In solchen Fällen stellt sich für die Strafverfolgungsbehörden die zentrale Frage, ob die belastende Aussage allein ausreicht, um den für eine Anklageerhebung oder Verurteilung erforderlichen „hinreichenden Tatverdacht“ (§ 170 Abs. 1 StPO) oder später die „Überzeugung des Gerichts“ (§ 261 StPO) zu begründen.

Grundsätzlich gilt im Strafprozess der Grundsatz „in dubio pro reo“ – im Zweifel für den Angeklagten. Das bedeutet, dass eine Aussage-gegen-Aussage-Konstellation nicht automatisch zur Einstellung des Verfahrens führen muss. Entscheidend ist vielmehr, ob die Aussage des Belastungszeugen so detailliert, konstant und glaubhaft ist, dass sie trotz fehlender objektiver Beweismittel die nötige Überzeugungskraft entfaltet. Ist dies nicht der Fall, besteht ein Restzweifel zugunsten des Beschuldigten – und eine Anklageerhebung wäre nicht tragfähig.

Im vorliegenden Fall konnte nicht mit der gebotenen Sicherheit festgestellt werden, wer den körperlichen Angriff begonnen hatte. Die unklare Beweislage – insbesondere das Fehlen einer eindeutigen Zeugenaussage – führte dazu, dass die Staatsanwaltschaft auf die Anregung von Rechtsanwalt Stern hin von der Erhebung einer Anklage absah und das Verfahren gemäß § 153a StPO gegen eine moderat bemessene Geldauflage einstellte.

Versöhnlicher Ausgang

Unser Mandant zeigte sich über den Verfahrensausgang spürbar erleichtert.

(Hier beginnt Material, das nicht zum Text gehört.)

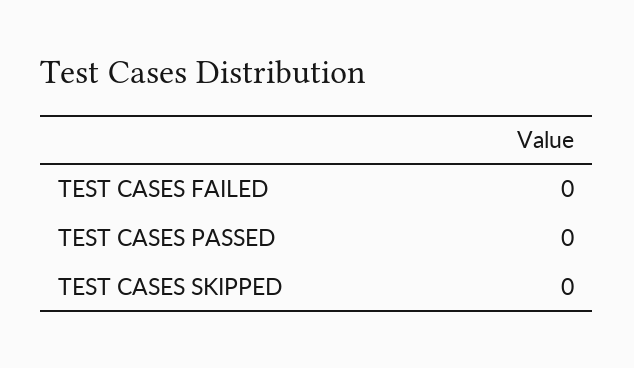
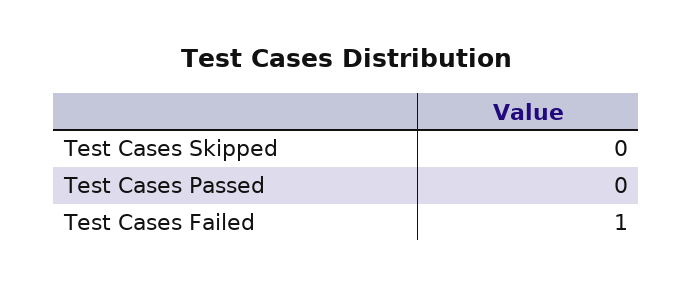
  {
-   "TEST CASES FAILED": 0,
+   "TEST CASES FAILED": 1,
    "TEST CASES PASSED": 0,
    "TEST CASES SKIPPED": 0
  }

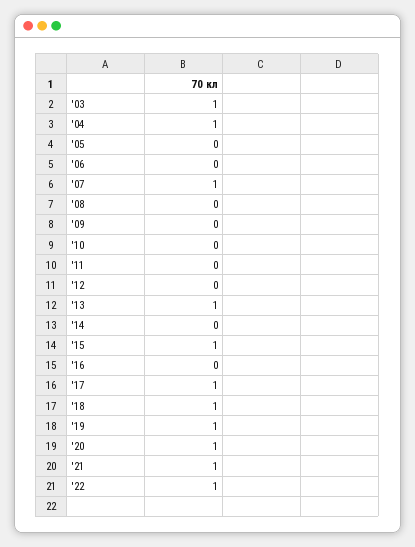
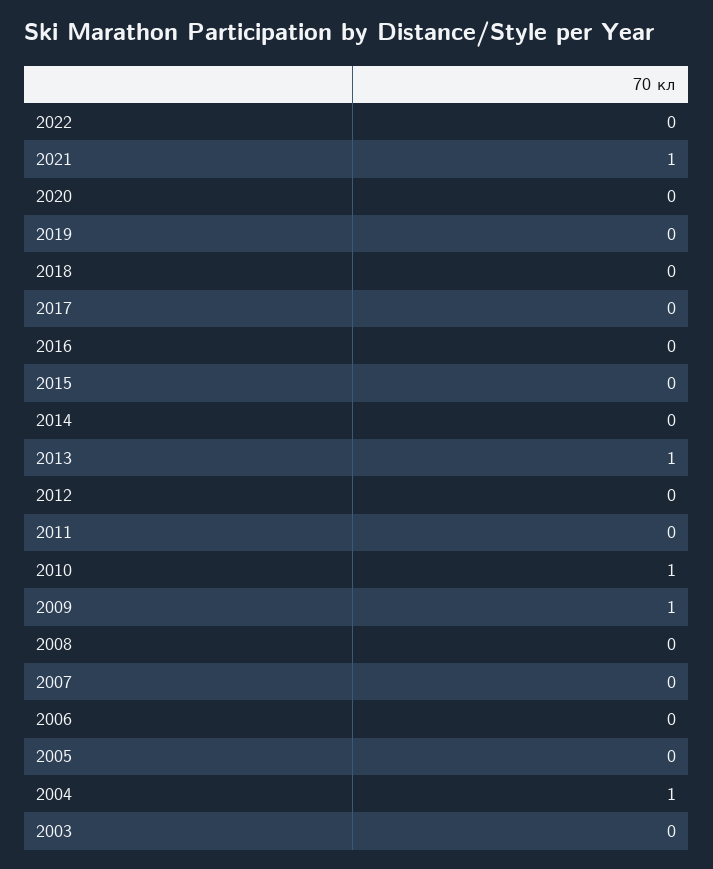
  {
-   "'03": 1,
+   "'03": 0,
    "'04": 1,
    "'05": 0,
    "'06": 0,
-   "'07": 1,
+   "'07": 0,
    "'08": 0,
-   "'09": 0,
+   "'09": 1,
-   "'10": 0,
+   "'10": 1,
    "'11": 0,
    "'12": 0,
    "'13": 1,
    "'14": 0,
-   "'15": 1,
+   "'15": 0,
    "'16": 0,
-   "'17": 1,
+   "'17": 0,
-   "'18": 1,
+   "'18": 0,
-   "'19": 1,
+   "'19": 0,
-   "'20": 1,
+   "'20": 0,
    "'21": 1,
-   "'22": 1
+   "'22": 0
  }

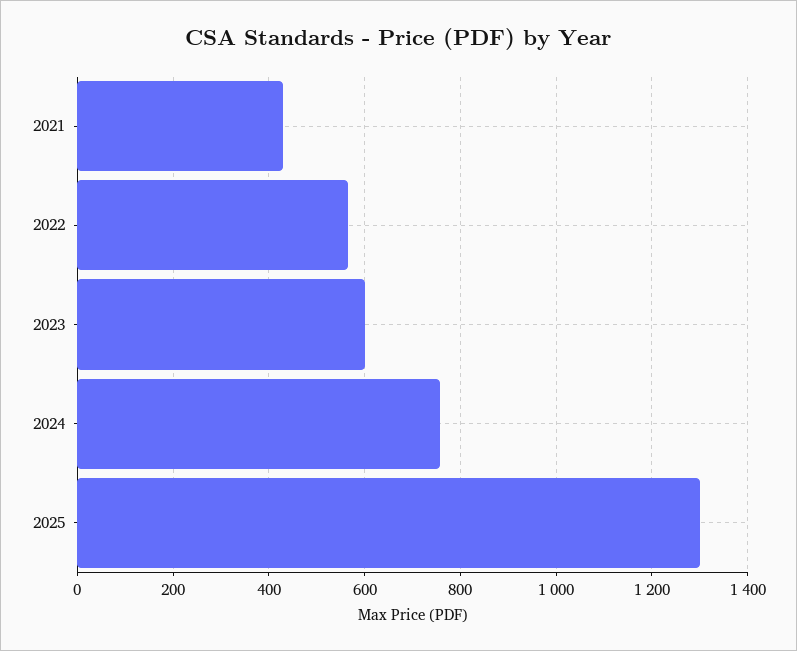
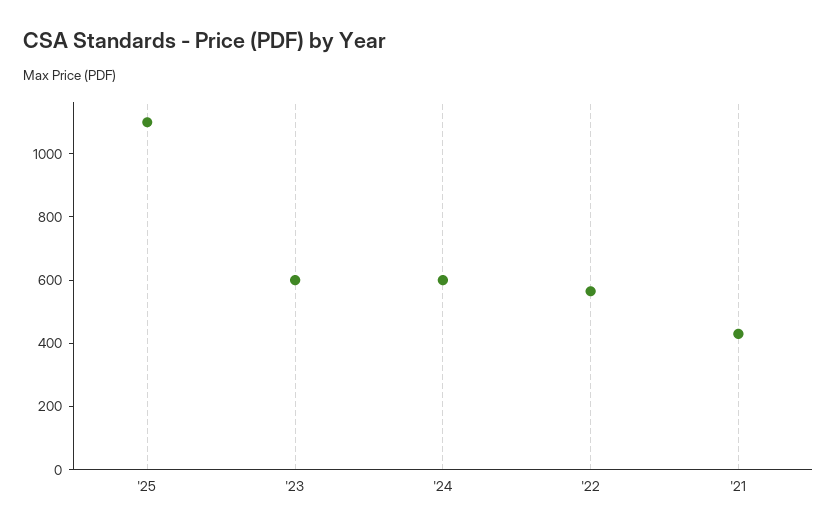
  {
    "2021": 440,
    "2022": 560,
    "2023": 600,
-   "2024": 760,
+   "2024": 600,
-   "2025": 1300
+   "2025": 1100
  }

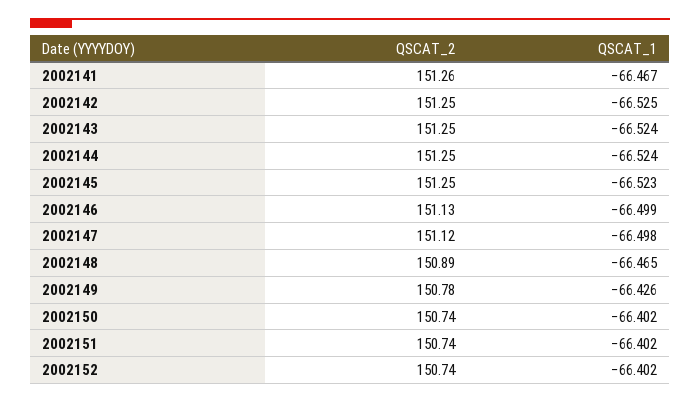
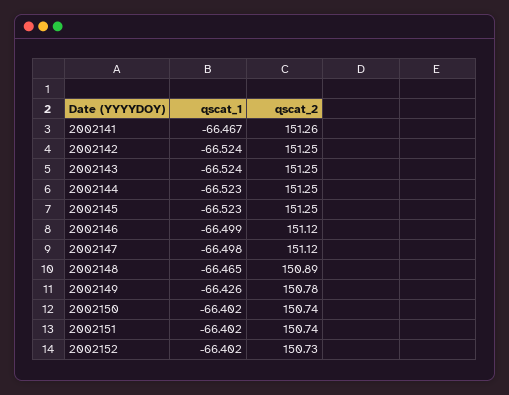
  {
    "QSCAT_2": {
      "2002141": 151.26,
      "2002142": 151.25,
      "2002143": 151.25,
      "2002144": 151.25,
      "2002145": 151.25,
-     "2002146": 151.13,
+     "2002146": 151.12,
      "2002147": 151.12,
      "2002148": 150.89,
      "2002149": 150.78,
      "2002150": 150.74,
      "2002151": 150.74,
-     "2002152": 150.74
+     "2002152": 150.73
    },
    "QSCAT_1": {
      "2002141": -66.467,
-     "2002142": -66.525,
+     "2002142": -66.524,
      "2002143": -66.524,
-     "2002144": -66.524,
+     "2002144": -66.523,
      "2002145": -66.523,
      "2002146": -66.499,
      "2002147": -66.498,
      "2002148": -66.465,
      "2002149": -66.426,
      "2002150": -66.402,
      "2002151": -66.402,
      "2002152": -66.402
    }
  }

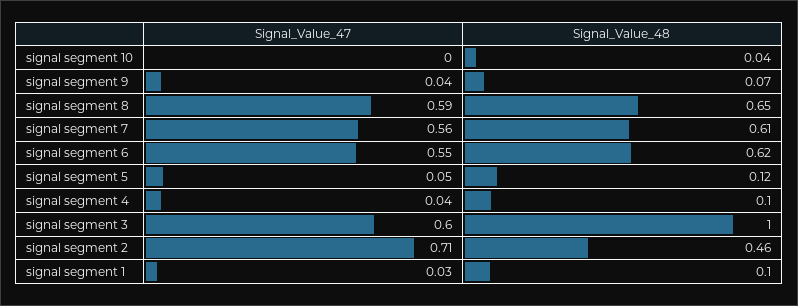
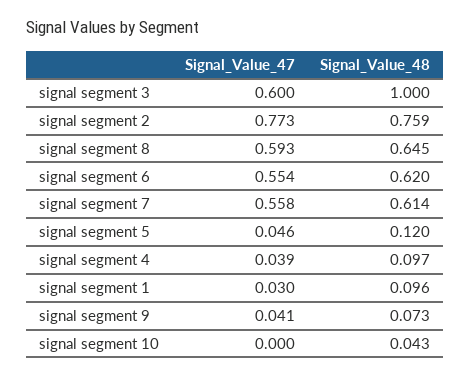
  {
    "Signal_Value_47": {
      "signal segment 10": 0,
      "signal segment 9": 0.041,
      "signal segment 8": 0.593,
      "signal segment 7": 0.558,
      "signal segment 6": 0.554,
      "signal segment 5": 0.046,
      "signal segment 4": 0.039,
      "signal segment 3": 0.6,
-     "signal segment 2": 0.71,
+     "signal segment 2": 0.773,
      "signal segment 1": 0.03
    },
    "Signal_Value_48": {
      "signal segment 10": 0.043,
      "signal segment 9": 0.073,
      "signal segment 8": 0.645,
      "signal segment 7": 0.614,
      "signal segment 6": 0.62,
      "signal segment 5": 0.12,
      "signal segment 4": 0.097,
      "signal segment 3": 1,
-     "signal segment 2": 0.46,
+     "signal segment 2": 0.759,
      "signal segment 1": 0.096
    }
  }

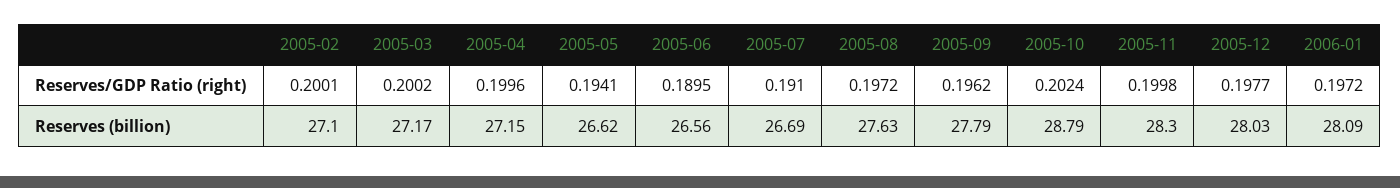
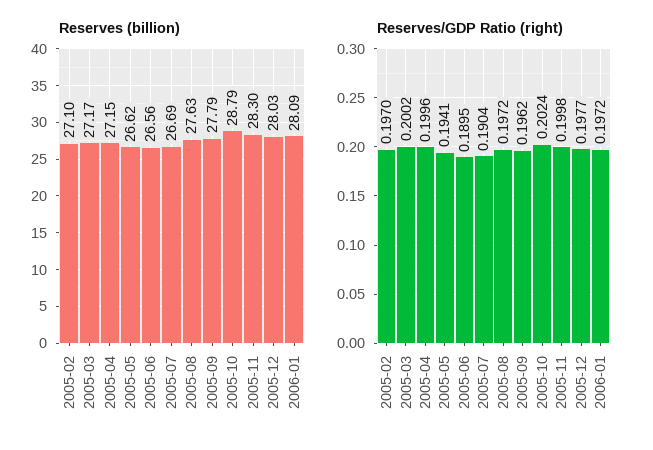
  {
    "Reserves/GDP Ratio (right)": {
-     "2005-02": 0.2001,
+     "2005-02": 0.197,
      "2005-03": 0.2002,
      "2005-04": 0.1996,
      "2005-05": 0.1941,
      "2005-06": 0.1895,
-     "2005-07": 0.191,
+     "2005-07": 0.1904,
      "2005-08": 0.1972,
      "2005-09": 0.1962,
      "2005-10": 0.2024,
      "2005-11": 0.1998,
      "2005-12": 0.1977,
      "2006-01": 0.1972
    },
    "Reserves (billion)": {
      "2005-02": 27.1,
      "2005-03": 27.17,
      "2005-04": 27.15,
      "2005-05": 26.62,
      "2005-06": 26.56,
      "2005-07": 26.69,
      "2005-08": 27.63,
      "2005-09": 27.79,
      "2005-10": 28.79,
      "2005-11": 28.3,
      "2005-12": 28.03,
      "2006-01": 28.09
    }
  }

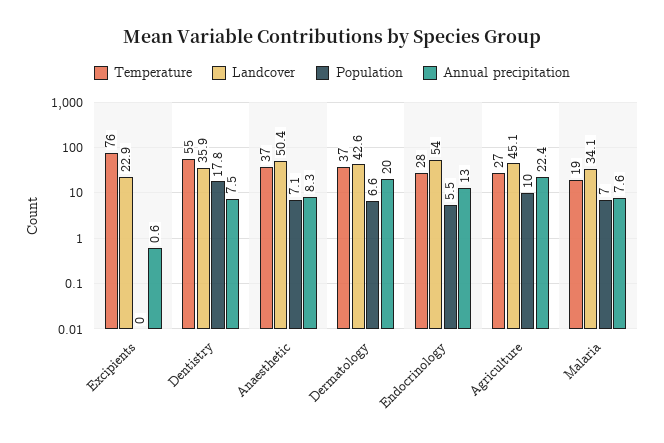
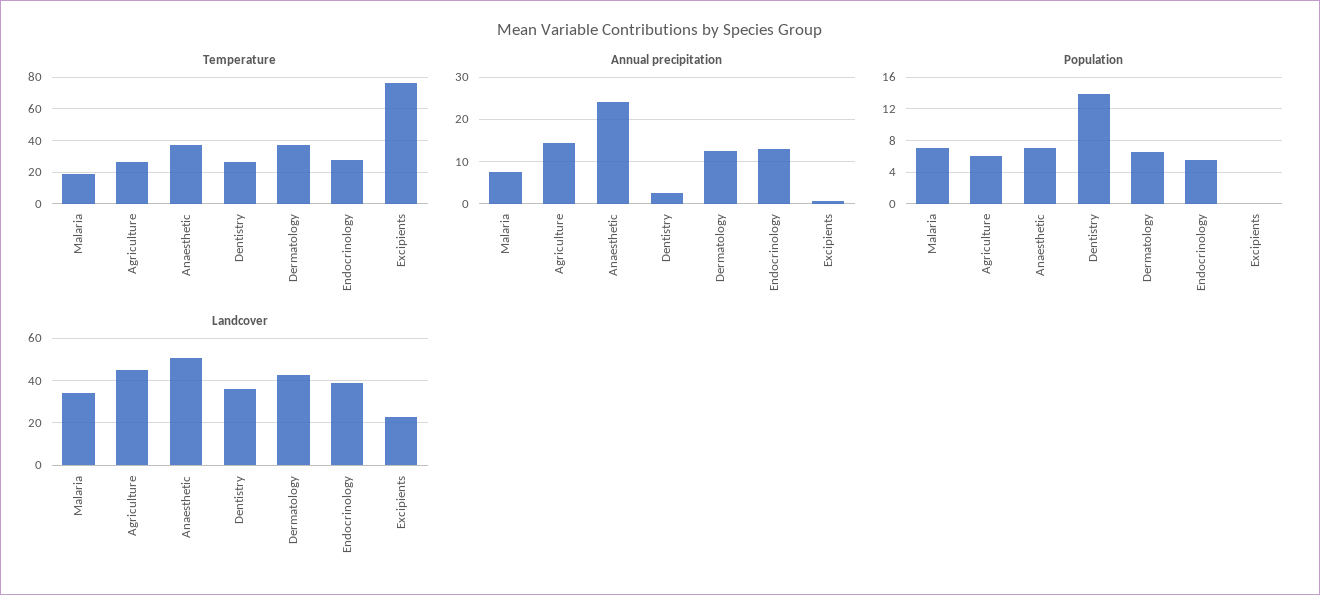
  {
    "Temperature": {
      "Excipients": 76,
-     "Dentistry": 55,
+     "Dentistry": 25,
      "Anaesthetic": 37,
      "Dermatology": 37,
      "Endocrinology": 28,
      "Agriculture": 27,
      "Malaria": 19
    },
    "Landcover": {
      "Excipients": 22.9,
      "Dentistry": 35.9,
      "Anaesthetic": 50.4,
      "Dermatology": 42.6,
-     "Endocrinology": 54,
+     "Endocrinology": 40,
      "Agriculture": 45.1,
      "Malaria": 34.1
    },
    "Population": {
      "Excipients": 0,
-     "Dentistry": 17.8,
+     "Dentistry": 14,
      "Anaesthetic": 7.1,
      "Dermatology": 6.6,
      "Endocrinology": 5.5,
-     "Agriculture": 10,
+     "Agriculture": 6,
      "Malaria": 7
    },
    "Annual precipitation": {
      "Excipients": 0.6,
-     "Dentistry": 7.5,
+     "Dentistry": 2,
-     "Anaesthetic": 8.3,
+     "Anaesthetic": 24,
-     "Dermatology": 20,
+     "Dermatology": 12,
      "Endocrinology": 13,
-     "Agriculture": 22.4,
+     "Agriculture": 14,
      "Malaria": 7.6
    }
  }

Besonders erfreulich ist, dass sich auch das Verhältnis zu seinem Nachbarn zwischenzeitlich entspannt hat. Nach einem klärenden Gespräch und gegenseitigem Verständnis begegnen sich die Beteiligten inzwischen wieder mit respektvoller, wenn auch distanzierter Nachbarschaftlichkeit – ganz wie vor dem Vorfall.